Setiap minggu, dari terminal Pulogadung saya naik bis ke suatu tempat tertentu dan tetap di bis yang sama ketika tiba di tempat tujuan, lantas ikut kembali sampai bis tersebut kembali ke Pulogadung. Pokoknya berkeliling kota dengan bis yang sama. Kondektur bis sudah begitu hapal sosok ndeso saya yang senantiasa berkemeja rapi (kadang-kadang pake batik) layaknya pergi kondangan saja. Sang kondektur acapkali menatap saya dengan pandangan “Kasihan Deh Lu” saat melihat sosok saya melintas dengan Pe-Denya bagai pejabat kelurahan akan memberikan kata sambutan di acara sunatan massal.
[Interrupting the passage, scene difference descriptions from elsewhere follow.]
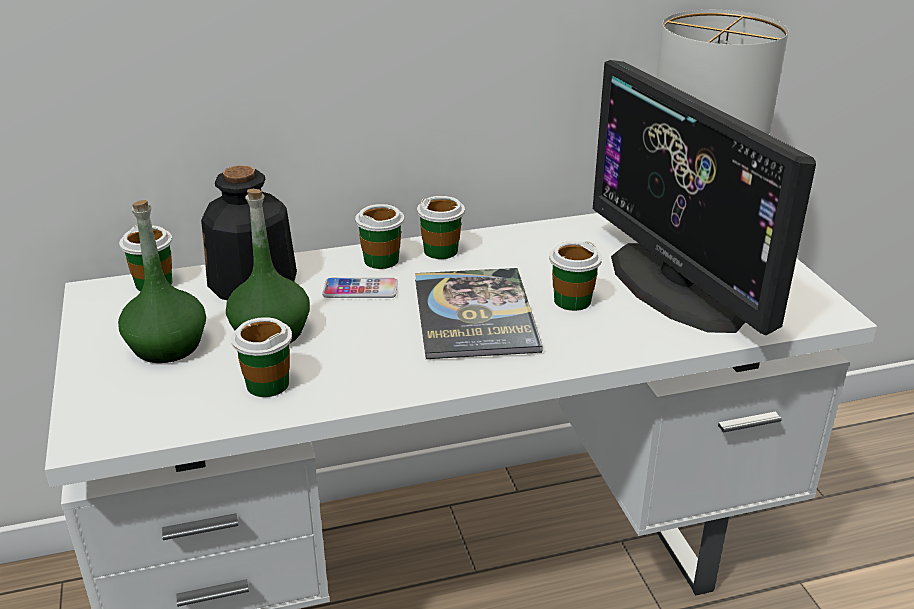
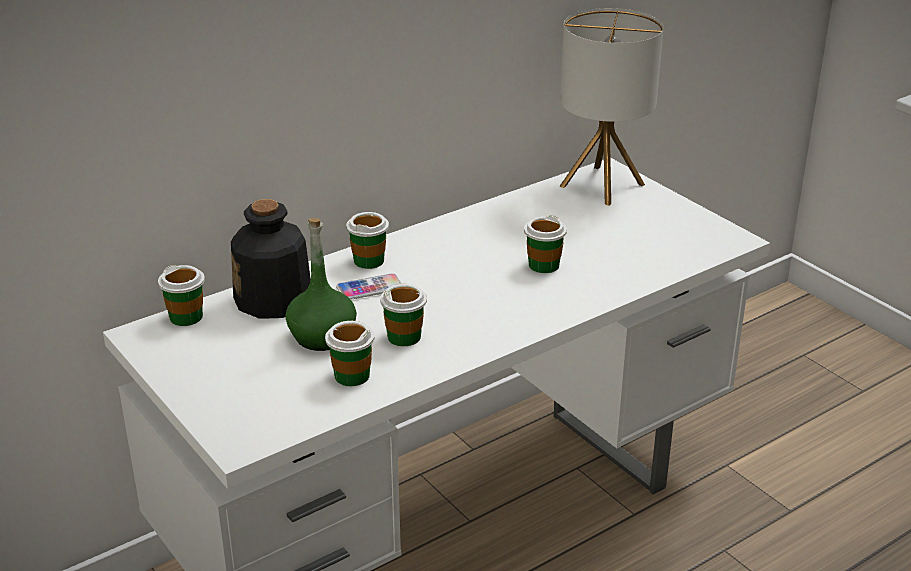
camera: 20 degrees left, 0 degrees up
(166, 346) = (243, 364): green bottle -> none
(441, 251) = (413, 244): cup -> cup (404, 337)
(474, 314) = (476, 290): book -> none
(676, 286) = (615, 239): monitor -> none

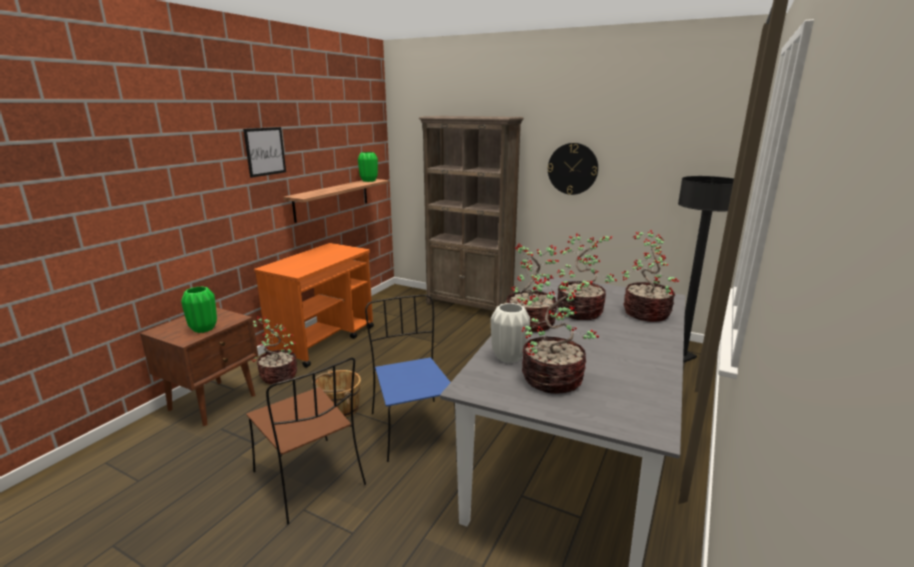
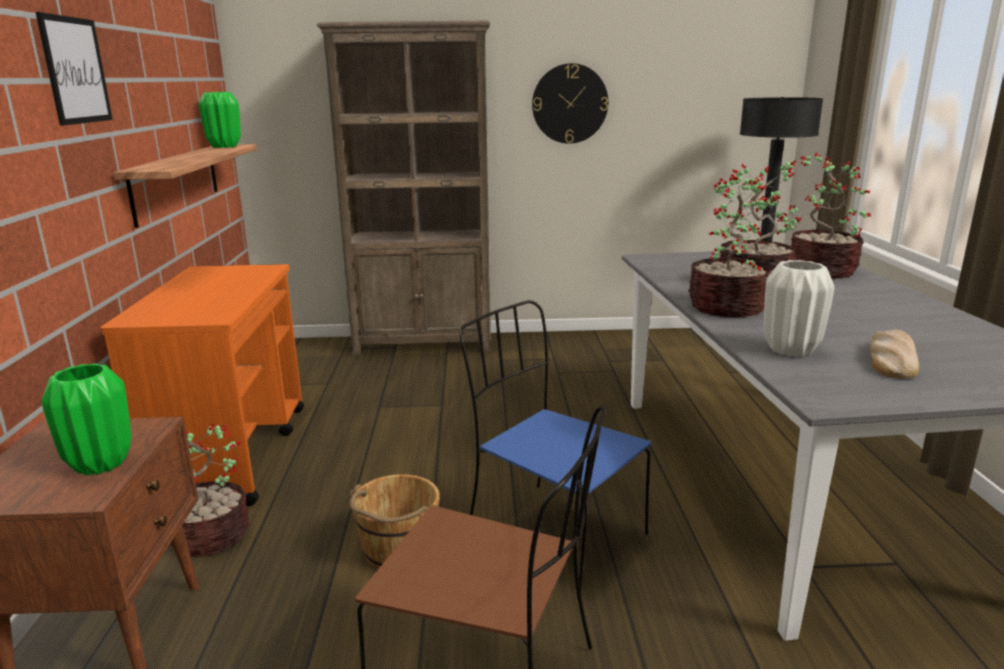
camera: 30 degrees left, 0 degrees up
(554, 379) = (891, 359): potted plant -> bread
Yang menggelikan, saya pernah nyasar di Blok M. Saya panik bukan main ketika saya tinggal sebentar bis yang akan saya tumpangi kembali ke Pulogadung, untuk membeli minuman. Saya mengalami disorientasi lokasi. Saking bingungnya saya terpaksa menyeberang ke arah Plaza Blok M.
Malang nian nasib saya.
Seorang Polisi datang menyergap dan meminta saya push-up karena tidak menyeberang lewat jembatan penyeberangan. Saya tak bisa berkata apa-apa, hanya bisa pasrah, ber-push up ria 50 kali dibawah tontonan mata puluhan orang dari atas jembatan penyeberangan. Saya mesti push-up dibawah sengatan panas terik dan tatapan galak polisi.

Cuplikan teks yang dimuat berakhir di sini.